- [Exercise directions] Output each line from the one that contains "图2.10：ResNet架构。 （a）剩余模块。 （b）典型ResNet架构的图示，包括堆叠许多剩余模块。图[64]转载。" to the final line of the data below, exactly, and include nothing else.

- [Collected data]
======

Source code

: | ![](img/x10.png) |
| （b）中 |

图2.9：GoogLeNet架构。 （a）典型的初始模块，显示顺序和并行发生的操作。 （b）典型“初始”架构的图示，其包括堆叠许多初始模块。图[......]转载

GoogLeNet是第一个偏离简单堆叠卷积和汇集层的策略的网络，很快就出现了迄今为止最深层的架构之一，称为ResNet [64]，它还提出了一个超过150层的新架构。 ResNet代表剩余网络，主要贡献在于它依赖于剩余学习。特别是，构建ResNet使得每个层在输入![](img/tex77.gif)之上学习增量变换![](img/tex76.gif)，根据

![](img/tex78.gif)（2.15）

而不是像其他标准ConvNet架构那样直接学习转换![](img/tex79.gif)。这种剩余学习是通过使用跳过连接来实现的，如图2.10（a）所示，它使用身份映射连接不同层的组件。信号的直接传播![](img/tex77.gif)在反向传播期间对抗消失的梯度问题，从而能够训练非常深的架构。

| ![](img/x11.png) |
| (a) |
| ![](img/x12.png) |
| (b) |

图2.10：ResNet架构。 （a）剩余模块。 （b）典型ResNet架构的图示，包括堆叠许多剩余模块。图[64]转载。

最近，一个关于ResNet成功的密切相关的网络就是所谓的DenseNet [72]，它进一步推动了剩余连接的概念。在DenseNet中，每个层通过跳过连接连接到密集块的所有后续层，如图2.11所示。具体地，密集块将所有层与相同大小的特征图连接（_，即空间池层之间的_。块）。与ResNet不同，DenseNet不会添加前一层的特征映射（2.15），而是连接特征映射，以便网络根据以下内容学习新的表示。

======

- [Solution]
图2.10：ResNet架构。 （a）剩余模块。 （b）典型ResNet架构的图示，包括堆叠许多剩余模块。图[64]转载。

最近，一个关于ResNet成功的密切相关的网络就是所谓的DenseNet [72]，它进一步推动了剩余连接的概念。在DenseNet中，每个层通过跳过连接连接到密集块的所有后续层，如图2.11所示。具体地，密集块将所有层与相同大小的特征图连接（_，即空间池层之间的_。块）。与ResNet不同，DenseNet不会添加前一层的特征映射（2.15），而是连接特征映射，以便网络根据以下内容学习新的表示。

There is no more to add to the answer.